Every night I use Pond's cold cream to cleanse my skin. I follow the cleansing with moisturizer before applying eye cream and Retin-A. As you may know by now, I use Retin-A every night and swear by it. I'm convinced it will be my secret to looking 60 when I'm really 70. I follow all of this with 2 fish-oil pills, a Vitamin D3 pill and a baby aspirin. Sometimes I may use a microdermabrasion scrub or a hydrating mask.
In the morning, I use a washcloth dipped in organic coconut oil to wash off the dry skin flakes that sometimes come from Retin-A when you take a break from it and start up again. I follow that (sometimes) with Vitamin C cream (people are obsessed with antioxidants, so I had to jump on the bandwagon). My last skincare step is to slather on La-Roche Posay's SPF 60 tinted sunscreen.
After all of this, it's amazing I find the time to floss.
Dermatologists are always touting retinoids, antioxidants AND microdermabrasion, but if one is on a prescription-strength retinoid (like my Retin-A or Renova or Retin-A Micro), should she also be subjecting her skin daily to a Vitamin C cream and twice a month to a scrub? I was wondering how much is too much, so I turned to Maryann Mikhail, a dermatologist at Manhattan's Spring Street Dermatology with that exact question.

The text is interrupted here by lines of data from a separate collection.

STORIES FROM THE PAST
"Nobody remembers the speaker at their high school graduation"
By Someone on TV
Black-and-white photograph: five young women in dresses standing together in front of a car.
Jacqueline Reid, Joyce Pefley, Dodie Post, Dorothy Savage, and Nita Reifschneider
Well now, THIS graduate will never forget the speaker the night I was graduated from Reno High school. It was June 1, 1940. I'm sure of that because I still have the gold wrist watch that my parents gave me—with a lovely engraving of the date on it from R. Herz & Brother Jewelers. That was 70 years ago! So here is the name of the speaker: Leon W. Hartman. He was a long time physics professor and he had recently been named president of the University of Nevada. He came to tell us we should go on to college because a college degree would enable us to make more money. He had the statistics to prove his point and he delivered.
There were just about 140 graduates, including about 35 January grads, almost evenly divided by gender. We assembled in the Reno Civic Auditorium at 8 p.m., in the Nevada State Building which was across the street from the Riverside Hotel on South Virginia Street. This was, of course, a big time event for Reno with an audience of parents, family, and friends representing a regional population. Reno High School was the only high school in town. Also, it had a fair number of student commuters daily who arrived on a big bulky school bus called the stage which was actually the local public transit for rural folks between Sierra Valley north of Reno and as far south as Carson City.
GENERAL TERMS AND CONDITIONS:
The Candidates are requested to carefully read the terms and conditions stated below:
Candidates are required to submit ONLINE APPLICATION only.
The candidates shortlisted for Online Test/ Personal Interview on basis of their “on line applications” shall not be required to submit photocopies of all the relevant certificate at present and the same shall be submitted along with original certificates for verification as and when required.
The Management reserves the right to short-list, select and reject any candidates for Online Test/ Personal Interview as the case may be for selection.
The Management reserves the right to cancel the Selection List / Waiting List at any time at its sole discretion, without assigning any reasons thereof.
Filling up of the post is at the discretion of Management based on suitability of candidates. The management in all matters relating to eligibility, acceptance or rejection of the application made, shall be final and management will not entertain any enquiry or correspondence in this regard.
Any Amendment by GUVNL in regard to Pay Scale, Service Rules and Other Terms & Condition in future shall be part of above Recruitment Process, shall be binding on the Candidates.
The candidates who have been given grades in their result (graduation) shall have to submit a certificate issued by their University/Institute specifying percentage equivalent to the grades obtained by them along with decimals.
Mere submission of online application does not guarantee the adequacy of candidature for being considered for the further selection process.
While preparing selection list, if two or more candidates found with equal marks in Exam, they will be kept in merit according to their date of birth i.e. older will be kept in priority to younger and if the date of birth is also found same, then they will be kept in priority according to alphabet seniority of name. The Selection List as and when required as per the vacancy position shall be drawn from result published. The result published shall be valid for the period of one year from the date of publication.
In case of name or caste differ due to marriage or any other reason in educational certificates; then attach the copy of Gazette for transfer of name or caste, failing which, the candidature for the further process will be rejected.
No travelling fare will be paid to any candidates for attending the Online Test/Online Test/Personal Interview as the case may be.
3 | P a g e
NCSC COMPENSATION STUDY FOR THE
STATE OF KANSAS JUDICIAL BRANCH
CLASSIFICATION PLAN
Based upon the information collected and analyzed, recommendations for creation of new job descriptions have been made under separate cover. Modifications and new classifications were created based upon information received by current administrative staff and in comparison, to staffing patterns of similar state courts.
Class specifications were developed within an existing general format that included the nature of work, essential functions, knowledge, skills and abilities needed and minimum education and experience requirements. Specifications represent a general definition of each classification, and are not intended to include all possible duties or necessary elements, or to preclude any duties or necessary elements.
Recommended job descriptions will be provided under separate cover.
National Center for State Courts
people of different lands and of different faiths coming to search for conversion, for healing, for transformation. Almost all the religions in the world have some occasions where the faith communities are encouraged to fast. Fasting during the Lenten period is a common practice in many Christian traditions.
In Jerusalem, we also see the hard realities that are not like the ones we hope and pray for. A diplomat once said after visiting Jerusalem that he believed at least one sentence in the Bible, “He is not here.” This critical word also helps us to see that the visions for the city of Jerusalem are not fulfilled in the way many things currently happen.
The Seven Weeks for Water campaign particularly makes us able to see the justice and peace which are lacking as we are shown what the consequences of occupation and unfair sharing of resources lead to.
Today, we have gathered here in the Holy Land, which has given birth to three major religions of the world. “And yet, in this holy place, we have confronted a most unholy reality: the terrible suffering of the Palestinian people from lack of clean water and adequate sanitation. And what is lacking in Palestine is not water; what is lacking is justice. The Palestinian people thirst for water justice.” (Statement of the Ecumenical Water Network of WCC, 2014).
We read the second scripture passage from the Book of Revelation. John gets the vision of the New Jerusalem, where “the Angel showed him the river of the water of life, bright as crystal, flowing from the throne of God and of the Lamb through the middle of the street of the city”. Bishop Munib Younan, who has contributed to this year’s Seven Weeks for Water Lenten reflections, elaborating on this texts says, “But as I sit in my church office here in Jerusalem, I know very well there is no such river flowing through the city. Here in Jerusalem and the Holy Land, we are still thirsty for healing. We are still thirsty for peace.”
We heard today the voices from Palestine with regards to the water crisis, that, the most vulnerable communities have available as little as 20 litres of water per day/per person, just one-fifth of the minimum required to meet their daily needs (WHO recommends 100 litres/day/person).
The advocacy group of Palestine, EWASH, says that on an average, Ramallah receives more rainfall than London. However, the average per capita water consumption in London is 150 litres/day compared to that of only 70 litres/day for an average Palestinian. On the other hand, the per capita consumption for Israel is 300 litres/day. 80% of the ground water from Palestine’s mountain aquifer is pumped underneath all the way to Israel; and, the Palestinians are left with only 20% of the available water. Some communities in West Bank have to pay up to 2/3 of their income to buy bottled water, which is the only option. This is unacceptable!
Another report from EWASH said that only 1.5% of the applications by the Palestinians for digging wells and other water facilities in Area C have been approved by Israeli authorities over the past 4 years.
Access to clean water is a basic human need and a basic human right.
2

"I completely agree that dermatologists recommend too much," Mikhail said.
According to Mikhail, prescription strength retinoids are the only creams and gels proven in medical literature to reduce the appearance of fine lines over time. They are are great for decreasing pore size, preventing blackheads and whiteheads and stimulating cell turnover.
Since I'm on Retin-A, I'm may be susceptible and sensitive to other products which may cause redness, irritation and even burns, Mikhail said. She recommends gentle cleansers and moisturizers to her patients on retinoids and suggests Cetaphil, Purpose and Aveeno products.
So if I'm using a gentle cleanser and moisturizer, which I am, do I need an at-home microdermabrasion kit too? in fact, who needs microdermabrasion?
"I never recommend microdermabrasion unless a patient has superficial scarring or discoloration," says Mikhail.
So what about antioxidants? Mikhail says she occasionally recommends antioxidant sunscreens for her sun-worshipping patients. She says she does this, "based on the theory that the antioxidant might offset some of the free radical damage caused by the ultraviolet light."
So there you have it. Few people really need microdermabrasion or antioxidants. If you stick to a basic cleanser, moisturizer and anti-aging cream (love you, Retin-A), you're good to go. Now I wonder what Mikhail thinks about eye cream?